TEXT SEGMENT —
For Kaito as an operator, I identify 3 main use cases in my personal use but there are many more and many more to come,

When there is a requirement to have an inference model within the cluster Kaito can abstract the complexity of creating, autoscaling, and managing GPU nodes. (using Karpenter APIs)
Automatic tuning of model parameters to fit GPU hardware using the provided preset configurations.
Model weights are built into the image so if a pod goes down, we can easily bring a new pod using the already downloaded image from the node.

The above session had 2 components a 20-minute theory and a 20-minute demo. All the commands related to the demo session are mentioned below. (Basically, these commands were taken from Kaito documentation and slightly modified according to my environment)

Prerequisites

Azure subscription
Azure CLI
Azure Developer CLI
kubectl
Helm
Azure vCPU quota (for Kaito you are required to have 12 vCPUs in Standard NCSv3 family)

You may check the vCPU quota by,

az vm list-usage \
  --location ${AZURE_LOCATION} \
  --query "[? contains(localName, 'Standard NCSv3')]" \
  -o table

Step 1: Azure Managed Identity for Kaito provisioner

# set up the variables
export LOCATION="eastus"                                                      
export RESOURCE_GROUP="rg1"
export MY_CLUSTER="kaitoCluster"
 
# create resource group 
az group create --name $RESOURCE_GROUP --location $LOCATION
 
# create aks cluster (make sure to enable oidc-issuer while creating, if the cluster is already created you can enable this later as well)

EXTRACTED MATERIAL —
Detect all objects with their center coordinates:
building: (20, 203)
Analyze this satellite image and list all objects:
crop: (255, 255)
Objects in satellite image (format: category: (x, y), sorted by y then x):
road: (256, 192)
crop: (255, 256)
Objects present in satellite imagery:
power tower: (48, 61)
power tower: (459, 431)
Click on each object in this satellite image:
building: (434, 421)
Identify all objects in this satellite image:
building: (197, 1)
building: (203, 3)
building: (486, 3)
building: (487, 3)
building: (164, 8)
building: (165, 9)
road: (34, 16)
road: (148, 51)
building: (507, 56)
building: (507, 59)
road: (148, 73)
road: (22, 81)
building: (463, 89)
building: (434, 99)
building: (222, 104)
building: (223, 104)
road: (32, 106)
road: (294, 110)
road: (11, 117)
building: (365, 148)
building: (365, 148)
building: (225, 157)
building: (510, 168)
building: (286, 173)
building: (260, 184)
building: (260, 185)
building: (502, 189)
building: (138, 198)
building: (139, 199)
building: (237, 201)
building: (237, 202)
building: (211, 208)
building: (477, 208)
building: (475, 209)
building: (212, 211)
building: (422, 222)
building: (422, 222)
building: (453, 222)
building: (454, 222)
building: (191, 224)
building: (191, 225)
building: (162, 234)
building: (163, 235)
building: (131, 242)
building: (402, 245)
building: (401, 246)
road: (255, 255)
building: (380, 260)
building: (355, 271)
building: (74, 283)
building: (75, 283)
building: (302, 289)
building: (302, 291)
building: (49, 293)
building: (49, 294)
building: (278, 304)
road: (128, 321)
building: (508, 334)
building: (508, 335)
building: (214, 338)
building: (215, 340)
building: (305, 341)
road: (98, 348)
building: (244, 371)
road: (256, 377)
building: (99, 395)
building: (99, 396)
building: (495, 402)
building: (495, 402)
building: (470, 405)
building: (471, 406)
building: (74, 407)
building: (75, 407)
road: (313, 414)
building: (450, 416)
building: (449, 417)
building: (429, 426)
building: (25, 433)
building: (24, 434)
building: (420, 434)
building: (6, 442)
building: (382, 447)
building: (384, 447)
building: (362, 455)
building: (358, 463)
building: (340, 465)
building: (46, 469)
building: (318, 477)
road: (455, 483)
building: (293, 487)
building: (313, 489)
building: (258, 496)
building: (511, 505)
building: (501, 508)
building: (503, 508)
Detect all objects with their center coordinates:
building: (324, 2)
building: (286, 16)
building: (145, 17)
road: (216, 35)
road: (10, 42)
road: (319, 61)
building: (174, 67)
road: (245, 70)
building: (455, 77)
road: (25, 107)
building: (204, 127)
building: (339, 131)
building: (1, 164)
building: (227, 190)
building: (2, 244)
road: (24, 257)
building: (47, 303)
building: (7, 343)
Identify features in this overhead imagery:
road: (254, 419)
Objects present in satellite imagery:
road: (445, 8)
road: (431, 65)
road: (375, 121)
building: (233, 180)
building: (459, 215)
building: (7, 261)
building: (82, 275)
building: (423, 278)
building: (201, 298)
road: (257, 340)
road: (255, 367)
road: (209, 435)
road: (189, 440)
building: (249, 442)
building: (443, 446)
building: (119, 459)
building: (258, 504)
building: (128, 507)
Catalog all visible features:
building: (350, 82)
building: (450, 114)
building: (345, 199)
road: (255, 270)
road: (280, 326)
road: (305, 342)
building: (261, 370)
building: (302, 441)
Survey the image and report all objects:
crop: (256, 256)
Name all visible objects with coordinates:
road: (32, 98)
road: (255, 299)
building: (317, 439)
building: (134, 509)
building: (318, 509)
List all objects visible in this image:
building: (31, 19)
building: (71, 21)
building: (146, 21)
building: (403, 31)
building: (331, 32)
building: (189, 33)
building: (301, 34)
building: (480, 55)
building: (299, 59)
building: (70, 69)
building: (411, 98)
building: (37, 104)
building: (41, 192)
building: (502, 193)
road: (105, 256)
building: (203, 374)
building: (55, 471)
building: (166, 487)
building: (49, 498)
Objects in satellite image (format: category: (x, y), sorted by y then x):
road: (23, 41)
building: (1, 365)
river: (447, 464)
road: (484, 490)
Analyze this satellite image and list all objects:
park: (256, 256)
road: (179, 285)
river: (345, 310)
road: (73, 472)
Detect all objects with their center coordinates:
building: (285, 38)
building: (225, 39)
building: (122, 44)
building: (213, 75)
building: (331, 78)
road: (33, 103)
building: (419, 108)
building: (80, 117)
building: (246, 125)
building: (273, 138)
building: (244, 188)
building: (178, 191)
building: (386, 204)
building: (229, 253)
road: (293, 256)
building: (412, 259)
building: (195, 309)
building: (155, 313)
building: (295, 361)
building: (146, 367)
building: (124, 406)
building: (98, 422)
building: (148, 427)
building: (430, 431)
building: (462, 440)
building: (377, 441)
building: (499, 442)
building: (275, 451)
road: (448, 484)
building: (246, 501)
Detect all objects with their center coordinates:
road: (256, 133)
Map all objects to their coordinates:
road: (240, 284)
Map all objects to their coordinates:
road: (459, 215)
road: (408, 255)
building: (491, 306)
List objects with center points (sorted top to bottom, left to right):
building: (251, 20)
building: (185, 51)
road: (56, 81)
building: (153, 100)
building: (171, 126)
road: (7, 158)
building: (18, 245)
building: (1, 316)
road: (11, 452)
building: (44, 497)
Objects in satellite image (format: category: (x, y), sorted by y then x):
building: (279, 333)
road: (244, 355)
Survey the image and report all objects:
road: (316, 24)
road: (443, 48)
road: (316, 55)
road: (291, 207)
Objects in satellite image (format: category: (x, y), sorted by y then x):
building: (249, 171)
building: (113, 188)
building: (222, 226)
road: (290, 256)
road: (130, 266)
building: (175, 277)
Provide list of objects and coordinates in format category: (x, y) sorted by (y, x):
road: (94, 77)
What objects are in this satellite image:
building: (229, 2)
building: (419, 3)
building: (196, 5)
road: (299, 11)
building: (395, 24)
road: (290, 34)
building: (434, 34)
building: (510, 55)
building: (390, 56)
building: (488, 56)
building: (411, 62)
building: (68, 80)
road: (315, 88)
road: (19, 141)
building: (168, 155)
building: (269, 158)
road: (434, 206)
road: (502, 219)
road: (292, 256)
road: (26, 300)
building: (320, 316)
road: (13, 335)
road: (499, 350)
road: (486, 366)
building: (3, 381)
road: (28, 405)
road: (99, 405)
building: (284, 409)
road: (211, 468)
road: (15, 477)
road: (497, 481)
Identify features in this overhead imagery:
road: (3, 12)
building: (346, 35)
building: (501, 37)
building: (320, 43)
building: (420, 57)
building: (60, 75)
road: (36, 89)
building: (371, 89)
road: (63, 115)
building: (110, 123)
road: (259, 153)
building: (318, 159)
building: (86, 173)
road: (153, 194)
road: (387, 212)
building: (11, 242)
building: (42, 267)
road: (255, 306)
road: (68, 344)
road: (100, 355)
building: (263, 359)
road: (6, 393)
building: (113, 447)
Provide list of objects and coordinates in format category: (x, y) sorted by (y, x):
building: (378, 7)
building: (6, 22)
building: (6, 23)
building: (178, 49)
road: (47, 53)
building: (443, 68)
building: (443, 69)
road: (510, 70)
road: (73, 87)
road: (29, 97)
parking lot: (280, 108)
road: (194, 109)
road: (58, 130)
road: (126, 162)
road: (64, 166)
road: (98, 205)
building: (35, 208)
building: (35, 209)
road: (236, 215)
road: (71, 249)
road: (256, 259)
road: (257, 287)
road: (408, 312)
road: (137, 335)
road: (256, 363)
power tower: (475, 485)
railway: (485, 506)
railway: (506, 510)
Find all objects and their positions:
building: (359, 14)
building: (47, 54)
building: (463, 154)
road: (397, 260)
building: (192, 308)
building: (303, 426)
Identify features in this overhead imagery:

REQUIRED TASKS —
(1) From the Kaito walkthrough, list every item under the "Prerequisites" heading.
(2) Carry on with the Kaito walkthrough, beginning right after its final comment about creating the AKS cluster.

RESPONSES TO THE EXERCISE —
(1)
- Azure subscription
- Azure CLI
- Azure Developer CLI
- kubectl
- Helm
- Azure vCPU quota (12 vCPUs in the Standard NCSv3 family for Kaito)

(2)
az aks create --resource-group $RESOURCE_GROUP --name $MY_CLUSTER --node-count 2 --enable-oidc-issuer --enable-workload-identity --enable-managed-identity --generate-ssh-keys --network-plugin azure
 
az aks get-credentials --resource-group $RESOURCE_GROUP --name $MY_CLUSTER
 
# create a new managed identity that the Kaito operator will use
export IDENTITY_NAME="kaitoprovisioner"
az identity create --name $IDENTITY_NAME -g $RESOURCE_GROUP
 
# assign the managed identity the necessary permissions to provision GPU nodes for use within your AKS cluster. You need to assign contributor or higher role
export AZURE_AKS_CLUSTER_ID=$(az aks show --name $MY_CLUSTER --resource-group $RESOURCE_GROUP --query id -o tsv)
 
az role assignment create --assignee $KAITO_IDENTITY_PRINCIPAL_ID  --scope $AZURE_AKS_CLUSTER_ID  --role Contributor
 
# create a federated identity credential so that the Kaito provisioner managed identity can authenticate against Microsoft Entra ID from within the AKS cluster.
export SUBSCRIPTION=$(az account show --query id -o tsv)
 
export AKS_OIDC_ISSUER=$(az aks show -n $MY_CLUSTER -g $RESOURCE_GROUP --subscription $SUBSCRIPTION --query "oidcIssuerProfile.issuerUrl" -o tsv)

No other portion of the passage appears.